## EXERCÍCIOS
a. Resuma em duas frases o texto sobre o Código Florestal.
b. Devolva exatamente a parte do texto sobre o Código Florestal que se abre com as palavras que contêm "Antes de outra" e se fecha com "resultado comprovado, ali.".
c. Escreva a continuação do texto sobre o Código Florestal a partir do ponto em que ele para.

## TRECHO CITADO

§

27 de junho de 2011

Renegado a civilização

Renegado a civilização
Geocentelha 333

Vejo com tristeza tudo isto: Deputado relator faz o possível para encontrar acordo de viabilidade para o Código Florestal. Está no papel dele, fazendo política, a arte do possível. Chego a ter simpatia por ele, que abre mão com desprendimento de princípios inerentes a sua filiação doutrinária. Tenho razões para criticá-lo, mas seria injusto quando merecem críticas mil lados em que se fragmentou a discussão. Fragmentou-se e amontoou-se em torno de questões ideológicas, corporativas, de visibilidades fisiográficas diferenciadas, de experiências culturais distintas. Em nenhum argumento vi traços de base científica a balizar posições. Não vejo esforço em usar exemplo alheio ao longo da história das civilizações, para fundamentar opções. Os únicos em que vejo possibilidade de ter razões consistentes são produtores rurais que usam o próprio braço, dirigem o próprio trator, tiram o próprio leite. Ouçâmo-los com respeito, mesmo nas situações comuns em que, a meu juízo, estejam cometendo absurdos por ignorância ou inércia.

Antes de outra consideração, percebo o Código, em alguns domínios fisiográficos, permissivo em termos de desmatamento, e com remendos que foi recebendo para conter os abusos, foi atingido pela platitude de proteger tudo o que restou, não importa o lugar, esquecendo-se de que o replantio numas 2 bolívias de áreas degradadas pode permitir remoções para urbanização ou permuta de posição na atividade rural, ainda que condicionando o desmatamento aqui ao plantio antecipado, com resultado comprovado, ali.

§

Registros armazenados:
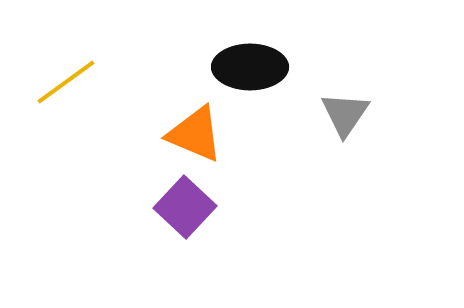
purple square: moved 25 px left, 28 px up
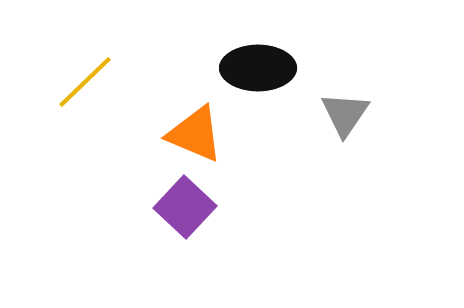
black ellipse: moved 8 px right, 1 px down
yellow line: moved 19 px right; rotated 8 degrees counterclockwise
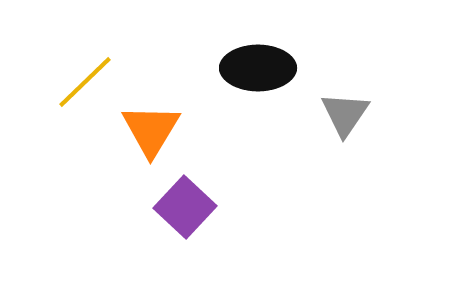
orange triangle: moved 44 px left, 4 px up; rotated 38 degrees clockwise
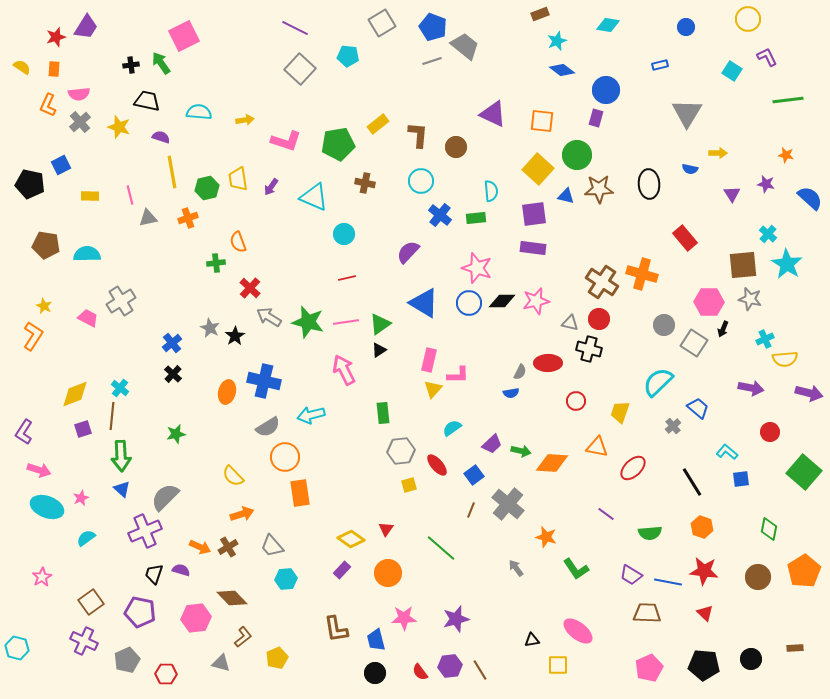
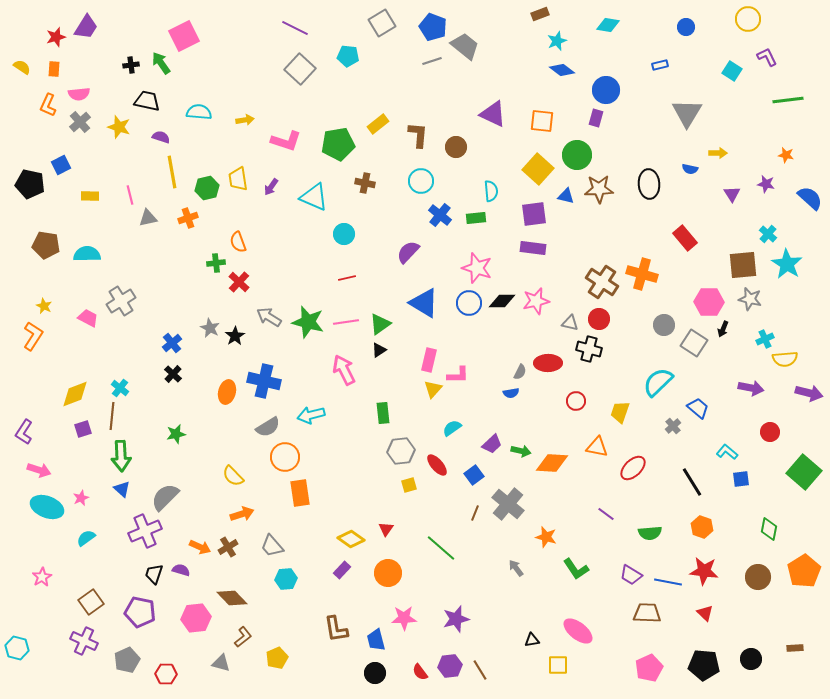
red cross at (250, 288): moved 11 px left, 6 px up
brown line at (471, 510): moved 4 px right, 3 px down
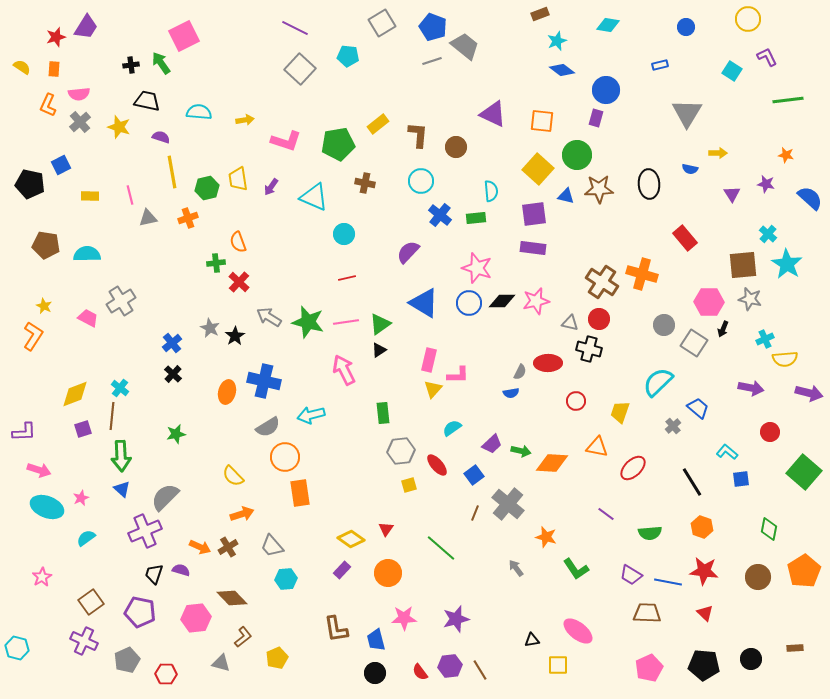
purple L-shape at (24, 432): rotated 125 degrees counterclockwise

§

## RESPOSTAS DOS EXERCÍCIOS
a. O texto lamenta que a discussão sobre o Código Florestal tenha se fragmentado em questões ideológicas, corporativas e culturais, sem base científica, embora demonstre simpatia pelo deputado relator que busca um acordo viável. Afirma que só os produtores rurais que trabalham com o próprio braço parecem ter razões consistentes e que o Código, permissivo em alguns domínios, passou a proteger tudo o que restou, esquecendo que o replantio de áreas degradadas poderia permitir remoções condicionadas ao plantio antecipado.

b.
Antes de outra consideração, percebo o Código, em alguns domínios fisiográficos, permissivo em termos de desmatamento, e com remendos que foi recebendo para conter os abusos, foi atingido pela platitude de proteger tudo o que restou, não importa o lugar, esquecendo-se de que o replantio numas 2 bolívias de áreas degradadas pode permitir remoções para urbanização ou permuta de posição na atividade rural, ainda que condicionando o desmatamento aqui ao plantio antecipado, com resultado comprovado, ali.

c.
APPs de topos de morros e de altitude: todas as civilizações ocuparam topos de morros e cotas elevadas do terreno, sempre que outras condições o permitiram, como o acesso à água. Nenhuma fragilidade genérica justifica nossa opção, e a quem diga que acima de 1800 metros temos área muito pequena, respondo que, por isto mesmo, deveríamos ter nessas alturas experimentos civilizatórios que nos aproximariam das outras culturas de altas latitudes e altitudes. Devo então concluir que, se trocássemos de lugar com a América espanhola, renunciaríamos a tudo que está acima dos 1.800 m, inclusive uma das maiores cidades do mundo atual em população? Quanto a topos espaçosos, aí, no campo ou cidade, as condições geotécnicas e ambientais melhor atendem às exigências de segurança e qualidade para a vida humana, dentre elas a salubridade. É também onde mais facilmente se combate a erosão.

O prosaico inhame plantado à beira d’água, dentro da APP, pouco acima do lençol freático, nada mais pede para dar-nos boas e suculentas safras; afastemo-lo os famosos 30 metros, e, digamos, 5 metros acima do lençol freático, e veremos como pede água ou fenece logo. Captemos então água para dar-lhe e arquemos com o impacto ambiental disto! A lei assumiu-se como fim. Usurpou minhas prerrogativas de pensar.

Ninguém erra de forma tão canhestra impunemente. Teremos o país que merecemos.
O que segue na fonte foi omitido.